Legalización de la guerra civil

El carnet de la patria es uno de los mecanismos de los cuales se ha valido el gobierno para controlar a la sociedad. Quienes no lo poseen corren el riesgo de no acceder a medicamentos, atención hospitalaria, acceso a alimentos subsidiados como lo es caso de las bolsas CLAP, asignación de pensiones o los bonos en efectivo que se depositan a quienes posean la identificación.

La declaratoria y distintas prórrogas del estado de excepción y el carnet de la patria se constituyen en una “guerra civil legal” contra su propia población, que le permite la eliminación de todo derecho y garantía constitucional; no solo a los adversarios políticos, sino al sector mayoritario de ciudadanos que lo rechaza, debido al desastre en que han sumido a uno de los países con mayores potenciales del hemisferio.

Los Estados que tienen leyes y gobiernos que garantizan la seguridad jurídica a ciudadanos y empresas no requieren de controles feroces; los gobiernos totalitarios y dictatoriales incrementan sus mecanismos de dominio a medida que se ponen de espaldas a sus pueblos y estos los rechazan.

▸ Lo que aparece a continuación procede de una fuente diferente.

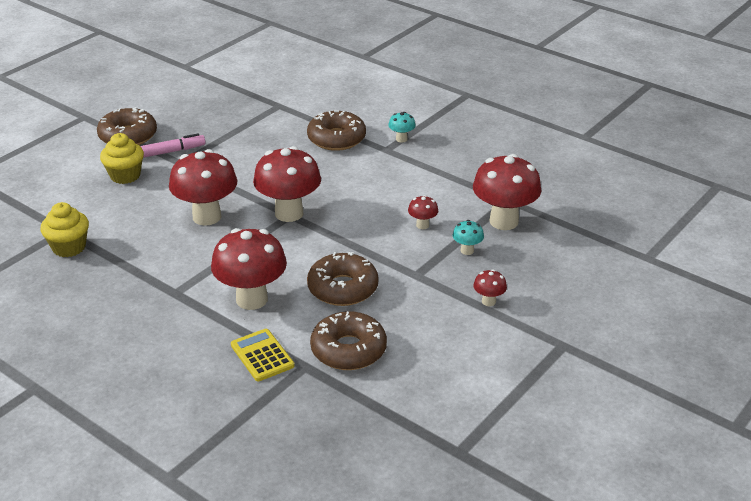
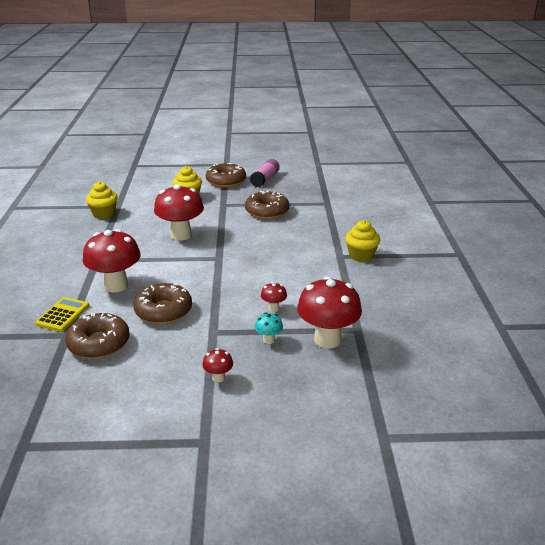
camera: 50 degrees right, 5 degrees down
pink marker [141,133,206,158] -> none
red mushroom [253,146,321,222] -> none
brown donut [307,110,366,151] -> brown donut moved to [245,190,289,219]
turquoise mushroom [388,112,416,143] -> yellow cupcake [345,220,380,262]
none -> pink glue stick [250,159,280,187]

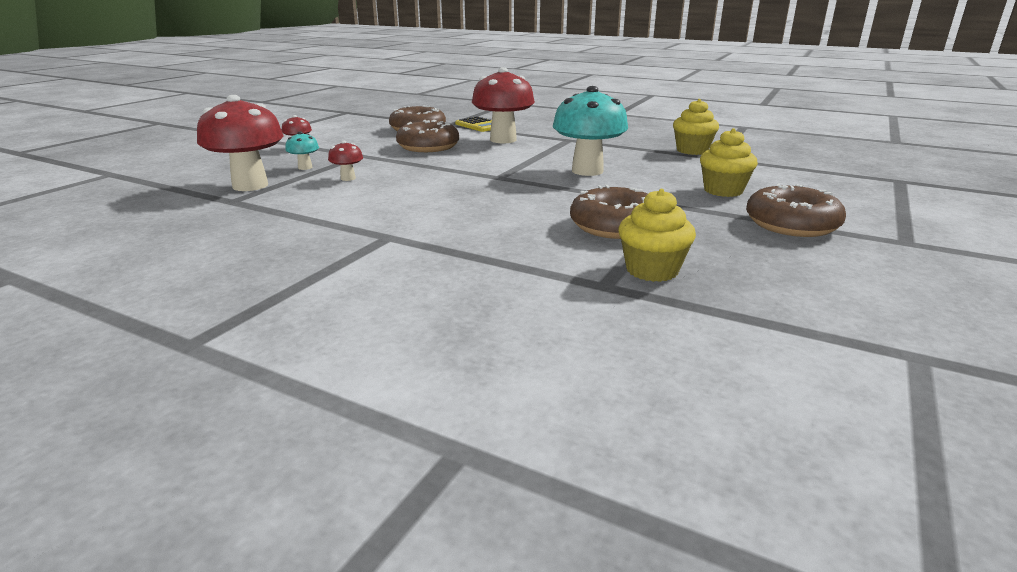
camera: 120 degrees right, 5 degrees down
red mushroom [154,184,204,241] -> turquoise mushroom [553,86,628,176]
pink glue stick [250,159,280,187] -> none
yellow cupcake [345,220,380,262] -> yellow cupcake moved to [619,189,696,282]

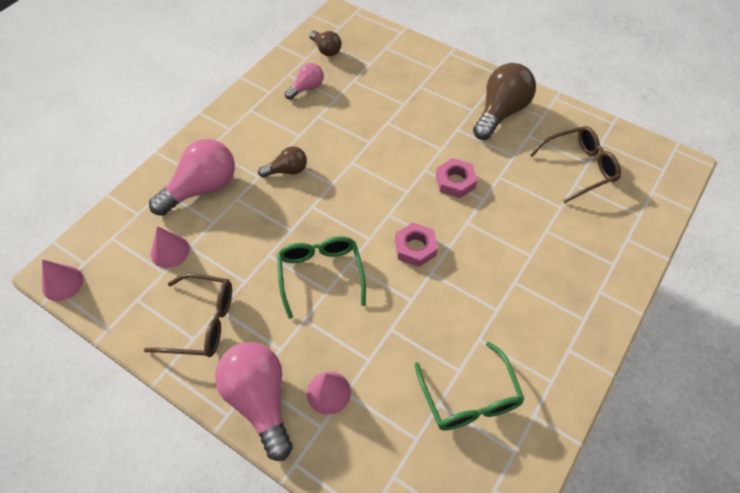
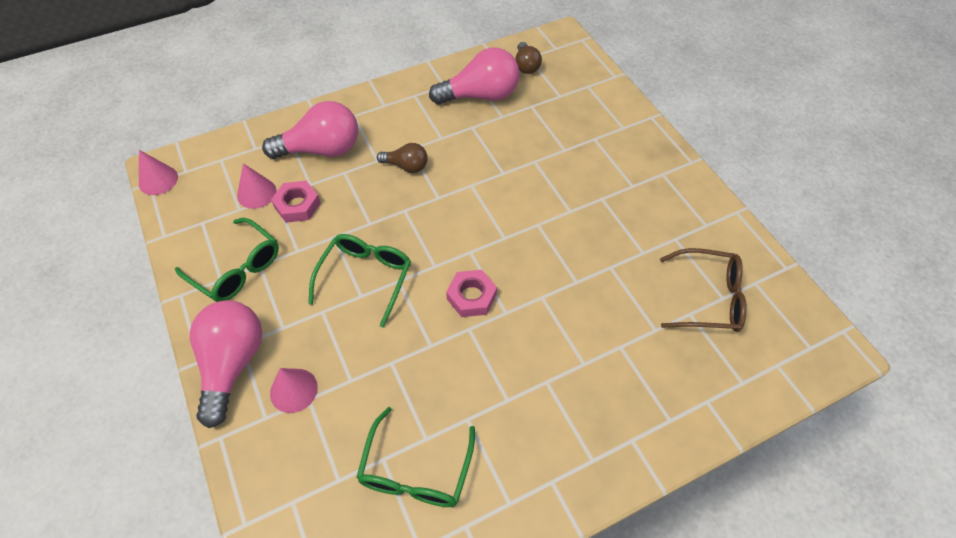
camera: 30 degrees right, 0 degrees up
brown glasses [144,274,232,357] -> green glasses [175,218,279,302]
pink light bulb [285,63,323,100] -> pink light bulb [429,48,520,104], size x1.84
pink nut [436,158,477,198] -> pink nut moved to [271,181,321,223]
brown light bulb [473,63,536,140] -> none

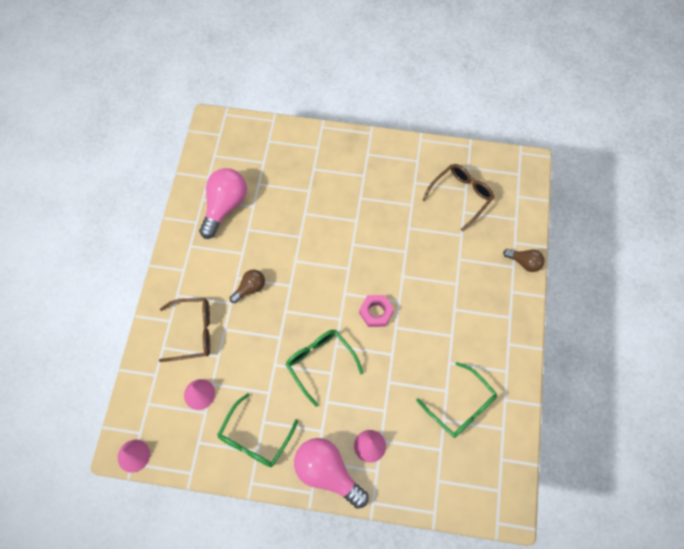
camera: 55 degrees left, 10 degrees up
green glasses [175,218,279,302] -> green glasses turned 135 degrees clockwise [217,393,298,467]
pink light bulb [262,101,358,159] -> brown glasses [159,298,210,362]
pink nut [271,181,321,223] -> none
brown light bulb [516,42,542,74] -> brown light bulb moved to [503,249,545,272]

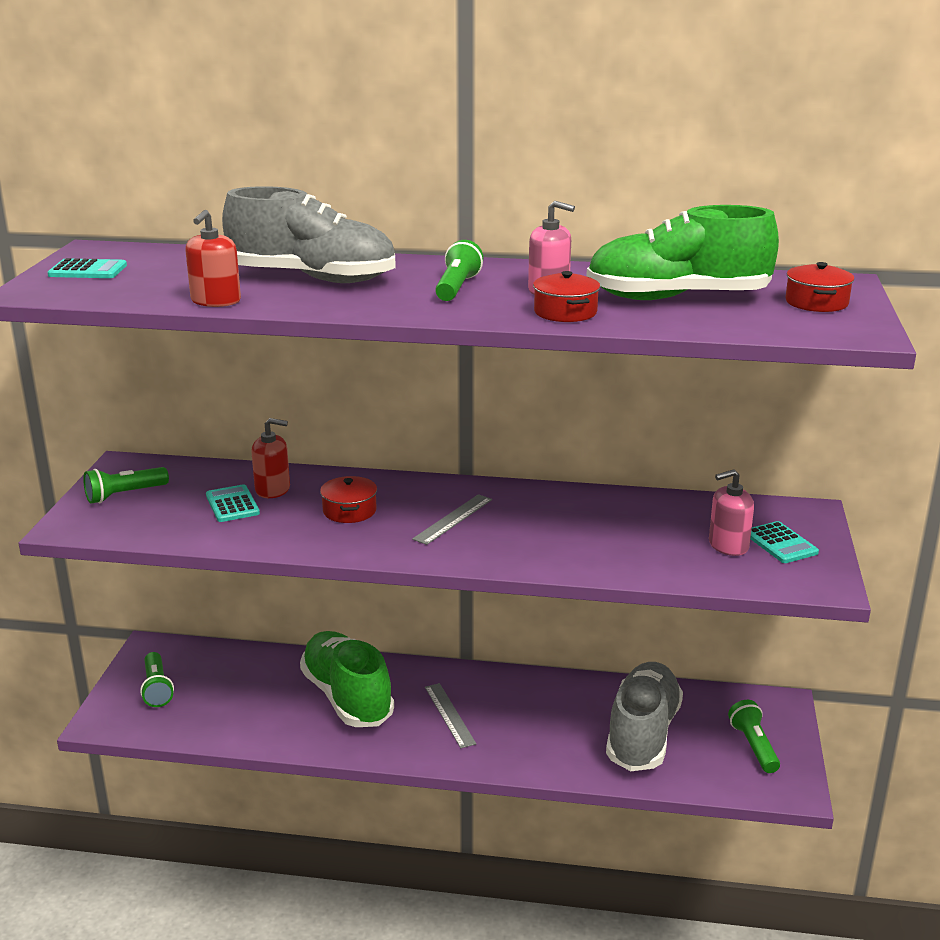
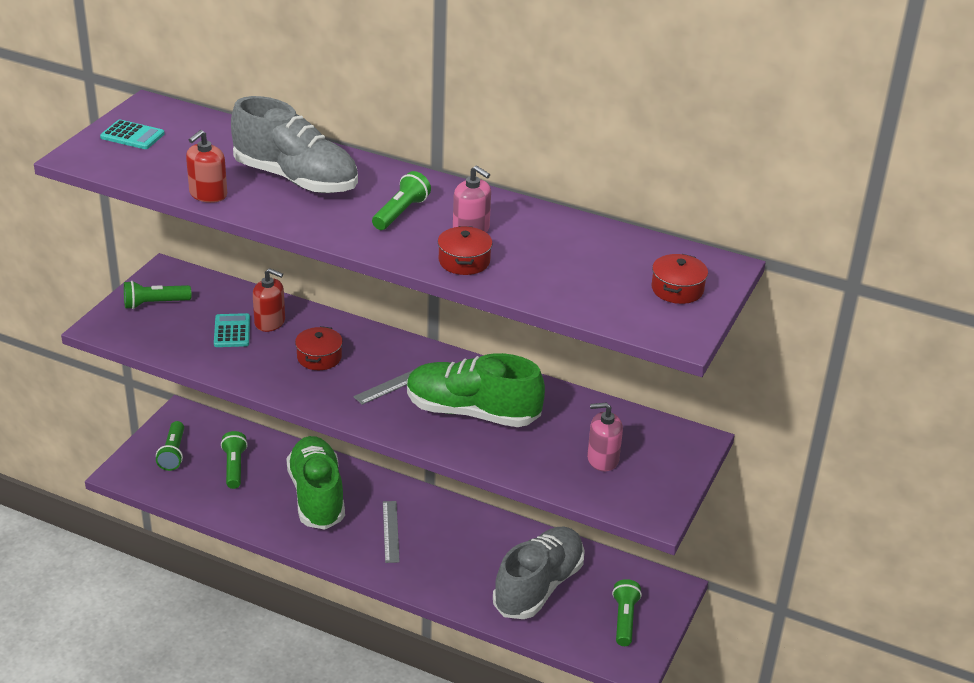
camera: 15 degrees right, 10 degrees up
green shoe [586,205,779,300] -> green shoe moved to [407,353,545,427]
turquoise calculator [750,521,819,563] -> none
none -> green flashlight [221,431,248,489]

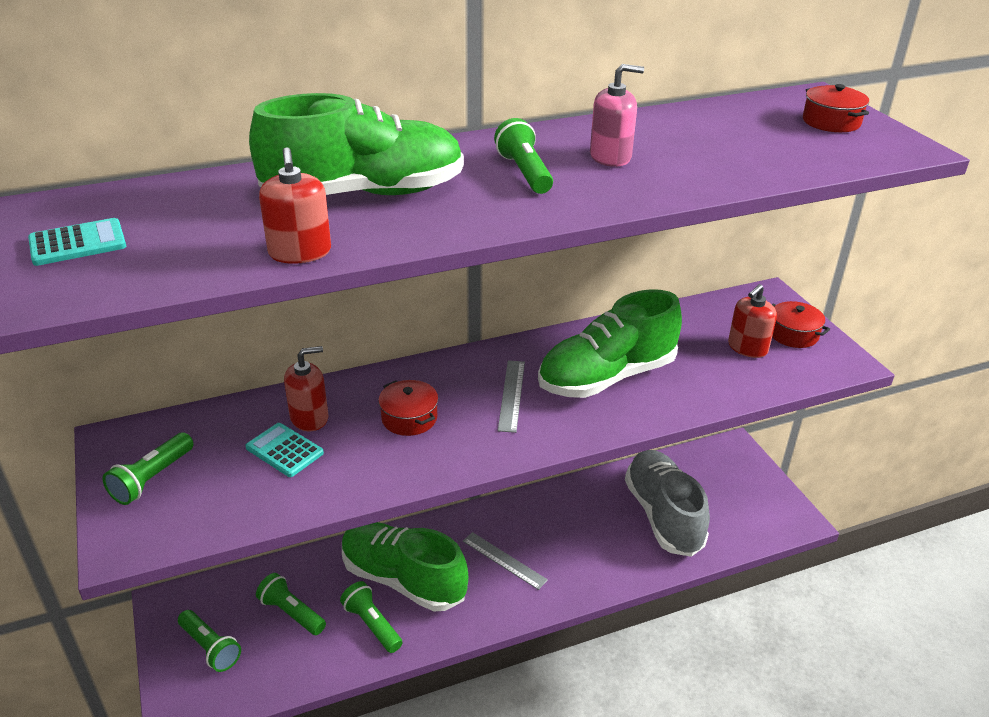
camera: 45 degrees left, 0 degrees up
grey shoe [231,96,358,193] -> green shoe [249,93,464,195]
red pot [438,226,493,275] -> red pot moved to [772,301,830,348]
pink soap dispenser [587,402,623,471] -> red soap dispenser [728,284,777,358]
green flashlight [612,579,642,646] -> green flashlight moved to [340,581,403,653]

Sin embargo, el régimen de Maduro no ha logrado ni logrará su objetivo porque, aunque muchos ciudadanos lo han tramitado, eso no se le ha traducido en votos. El ejemplo lo tenemos el pasado 20-M, cuando no solo casi 10 millones de los que tienen carnet de la patria no sufragaron por Nicolás, sino que además 40% de estos votó en contra.

Pero eso no se queda ahí, pues de los 7,5 millones de inscritos en el PSUV, casi millón y medio no apoyaron a Maduro. Además de quedar desnudo ante esa "elección" de la ANC en la que "compitieron" solos y por ende quisieron vender que habían logrado poco más de 8,3 millones de votos, cifra que ni siquiera pudo obtener en su mejor momento Hugo Chávez.

No obstante, y a pesar de lo “efectivo” que pueda parecerle al gobierno venezolano sus métodos de control y dominación, la hiperinflación, el no acceso a alimentos ni medicamentos mantienen al rojo vivo la crisis humanitaria. Lo que conlleva a la activación por parte de la comunidad internacional de la obligación de proteger a nuestra población que sufre hambruna, hiperinflación y escasez crónica de cualquier bien o servicio para su supervivencia.

En fin, estamos frente a una política de exclusión, discriminación y segregación, un apartheid.

Sin embargo, hay que analizar en este momento qué sentido tiene exponerse a una discriminación mayor, cuando en 3 meses no funcionen las reformas y las cosas se pongan peor para los que además no tienen posibilidad de irse, y que no ven una salida en el corto plazo ante una oposición dividida en la que cada quien jala a su conveniencia.

Sumado a la manera torpe  como esta dirigencia critica e insulta al que por necesidad se tiene que sacar el carnet. Sin pensar que hay que tomar en cuenta que es con los que quedamos en el país que tenemos que articular el cambio.

Existe una guerra civil declarada por parte del gobierno –que la llama "guerra económica"– para destruir "al enemigo" constituido por productores, industriales, comerciantes e incluso "las mujeres que usan agua y champú para lavarse el pelo".

Esta guerra es del gobierno contra una indemne población decepcionada, además de una oposición tan ideológicamente socialista como la ineptitud corrupta que nos metió en este desastre antrópico.